Nel caso di Syriza bisogna tener conto che si tratta di una coalizione (ΣΥΡΙΖΑ – Ενωτικό Κοινωνικό  Μέτωπο, Fronte Sociale Unito SYRIZA-EKM) e quindi era più difficile trovare una posizione comune sull’euro. Resta il fatto che forse per l’enorme diffidenza dei Greci nei confronti dei loro corrotti governanti, pur soffrendo incredibilmente sotto il flagello della moneta unica, vale colà l’illusione di un’Europa che possa risolvere i problemi interni. Una tradizione che ci riporta all’inizio dell’indipendenza, quando il primo re venne appunto dall’area tedesca (principe ereditario di Baviera, Ottone di Wittelsbach, nel 1832). 

Inspiegabile invece la posizione del movimento spagnolo  “Podemos”, che  invece di proporre il recupero della sovranità monetaria si limita a mendicare, esattamente come il partito greco Syriza, una ristrutturazione del debito. Costoro non hanno compreso che senza sovranità monetaria, nell’Europa dominata da una Germania serva dell’imperialismo economico e militare USA, non hanno speranza alcuna di spezzare le catene che legano i Paesi mediterranei al ruolo di impotenti debitori perenni della finanza internazionale.
Appare infine incredibile che stia sfuggendo ai più l’astuta manovra della speculazione internazionale usuraria, che loda i microscopici miglioramenti della situazione economica spagnola facendoli credere risultato dei “necessari sacrifici” quando invece statisticamente altro non sono che finzioni contabili o al più il risultato dell’esodo di centinaia di migliaia di giovani verso Germania e Inghilterra ed altri Paesi compresi quelli dell’Est.  
Dunque o toccherà alla Francia dare la prima spallata all’euro (e sarebbe tragico poiché significherebbe l’arrivo al potere della destra nazional-fascista di Le Pen) o sarà invece il tracollo economico dell’Italia, ormai alle porte, a costringere gli ottusi e testardi burocrati europei ed il governo tedesco a mettere fine all’esperimento sciagurato dell’euro.
Il governatore della Banca Centrale Europea Mario Draghi ha praticamente finito le cartucce, e la situazione diverrà politicamente insostenibile quando sarà chiaro che a salvare l’euro saranno chiamati i contribuenti ed i  risparmiatori tedeschi (già inferociti dai tassi negativi con cui vedono decurtati i propri risparmi).
Infatti pur detestato e apertamente aborrito per le posizioni razziste e xenofobe, il partito antieuro dell’Alternativa per la Germania (AfD) sta guadagnando continuamente elettori, in gran parte gente che non si dichiara pubblicamente per quel partito ma poi nel segreto dell’urna lo vota per rancore contro gli altri partiti. 

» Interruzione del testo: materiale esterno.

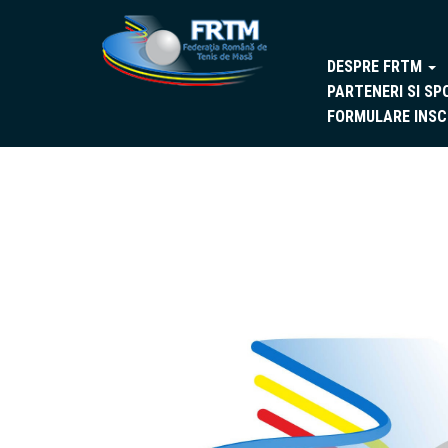
DESPRE FRTM
PARTENERI SI SP
FORMULARE INSC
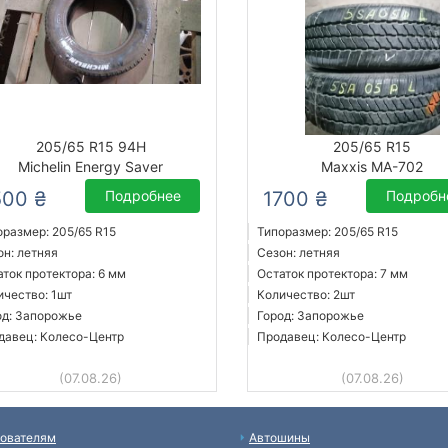
205/65 R15 94H
205/65 R15
Michelin Energy Saver
Maxxis MA-702
500 ₴
Подробнее
1700 ₴
Подробн
оразмер: 205/65 R15
Типоразмер: 205/65 R15
он: летняя
Сезон: летняя
аток протектора: 6 мм
Остаток протектора: 7 мм
ичество: 1шт
Количество: 2шт
од: Запорожье
Город: Запорожье
давец: Колесо-Центр
Продавец: Колесо-Центр
(07.08.26)
(07.08.26)
ователям
Автошины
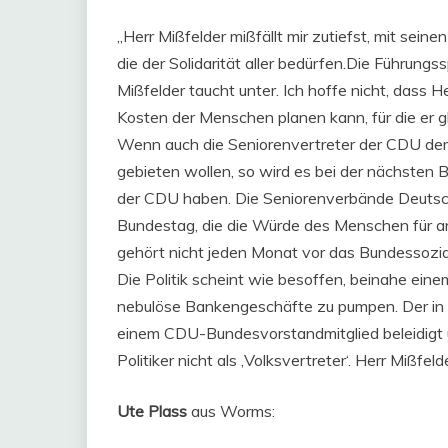
„Herr Mißfelder mißfällt mir zutiefst, mit sei
die der Solidarität aller bedürfen.Die Führungs
Mißfelder taucht unter. Ich hoffe nicht, dass H
Kosten der Menschen planen kann, für die er g
Wenn auch die Seniorenvertreter der CDU dem
gebieten wollen, so wird es bei der nächste
der CDU haben. Die Seniorenverbände Deutschl
Bundestag, die die Würde des Menschen für a
gehört nicht jeden Monat vor das Bundessozial
Die Politik scheint wie besoffen, beinahe einem
nebulöse Bankengeschäfte zu pumpen. Der in d
einem CDU-Bundesvorstandmitglied beleidigt 
Politiker nicht als ‚Volksvertreter‘. Herr Mißfeld
Ute Plass
aus Worms:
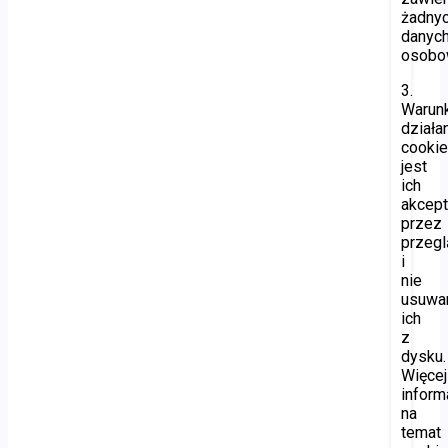
żadny
danyc
osobo
3.
Warun
działa
cooki
jest
ich
akcept
przez
przegl
i
nie
usuwa
ich
z
dysku.
Więcej
inform
na
temat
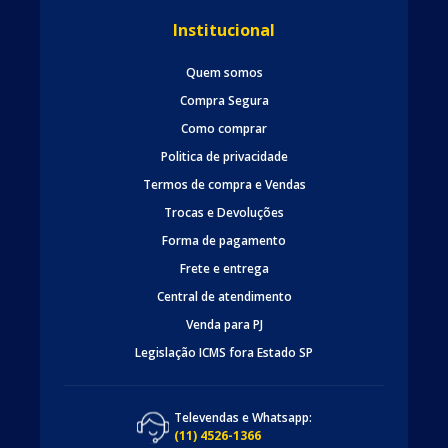
Institucional
Quem somos
Compra Segura
Como comprar
Politica de privacidade
Termos de compra e Vendas
Trocas e Devoluções
Forma de pagamento
Frete e entrega
Central de atendimento
Venda para PJ
Legislação ICMS fora Estado SP
Televendas e Whatsapp:
(11) 4526-1366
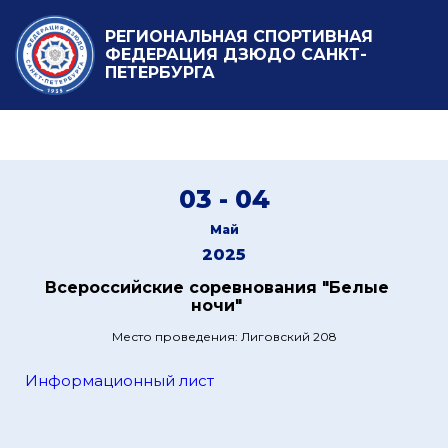
РЕГИОНАЛЬНАЯ СПОРТИВНАЯ
ФЕДЕРАЦИЯ ДЗЮДО САНКТ-
ПЕТЕРБУРГА
03 - 04
Май
2025
Всероссийские соревнования "Белые
ночи"
Место проведения: Лиговский 208
Информационный лист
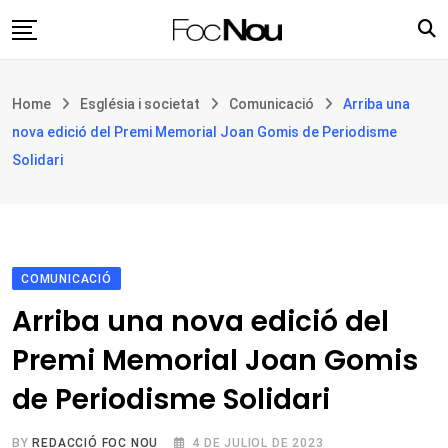
Skip
to
content
Església i societat
Home
Església i societat
Comunicació
Arriba una
Filosofia i teologia
nova edició del Premi Memorial Joan Gomis de Periodisme
Cultura
Solidari
Intercultures
Opinió
Botiga
COMUNICACIÓ
Arriba una nova edició del
Premi Memorial Joan Gomis
de Periodisme Solidari
BY
REDACCIÓ FOC NOU
4 DE JULIOL DE 2023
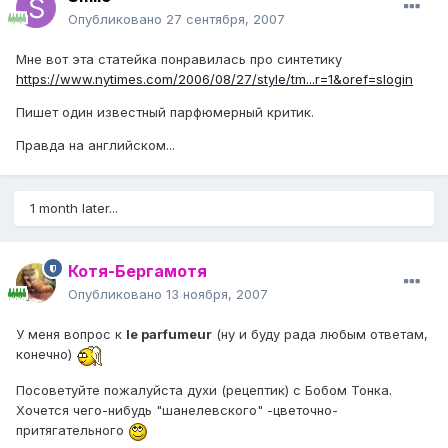
Опубликовано
27 сентября, 2007
Мне вот эта статейка понравилась про синтетику
https://www.nytimes.com/2006/08/27/style/tm...r=1&oref=slogin
Пишет один известный парфюмерный критик.
Правда на английском...
1 month later...
Котя-Бергамотя
Опубликовано
13 ноября, 2007
У меня вопрос к
le parfumeur
(ну и буду рада любым ответам,
конечно)
Посоветуйте пожалуйста духи (рецептик) с Бобом Тонка.
Хочется чего-нибудь "шанелевского" -цветочно-
притягательного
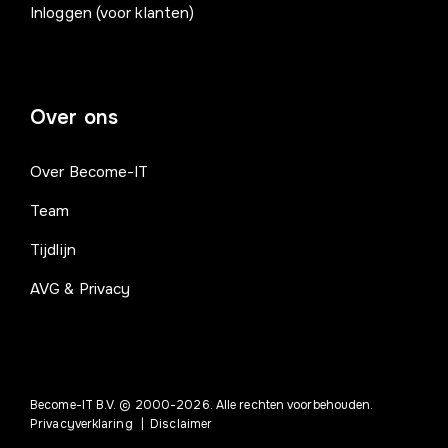
Inloggen (voor klanten)
Over ons
Over Become-IT
Team
Tijdlijn
AVG & Privacy
Become-IT B.V. © 2000-2026. Alle rechten voorbehouden.
Privacyverklaring
|
Disclaimer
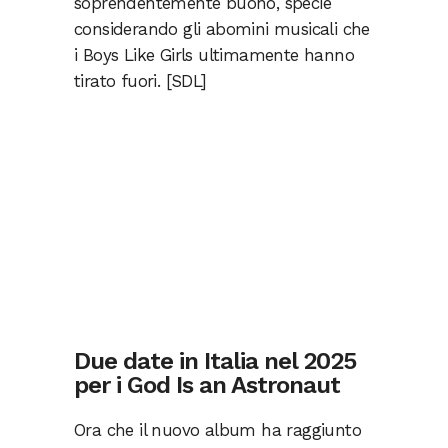
soprendentemente buono, specie
considerando gli abomini musicali che
i Boys Like Girls ultimamente hanno
tirato fuori. [SDL]
Due date in Italia nel 2025
per i God Is an Astronaut
Ora che il nuovo album ha raggiunto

E dunque questo partito può essere fermato soltanto con le proprie armi, cioè se gli altri partiti faranno propria la decisione di uscita dall’euro: se si effettuasse un referendum la maggioranza dei tedeschi sarebbe infatti d’accordo, poiché intelligentemente si rendono conto che se anche la moneta unica è servita con la moderazione fiscale ad esportare per qualche tempo la disoccupazione nei Paesi mediterranei, a lungo si tratta di una politica insensata, visto che è assurdo conquistare mercati costituiti da clienti … falliti.    
Come conclusione provvisoria si può affermare che con buone probabilità la fine dell’euro non è imminente, salvo fatti nuovi e inattesi, ma anche con sicurezza documentata dai fatti che la sua esistenza appare sempre più fragile per non dire insostenibile, un graduale ma inarrestabile  verso una fine inevitabile.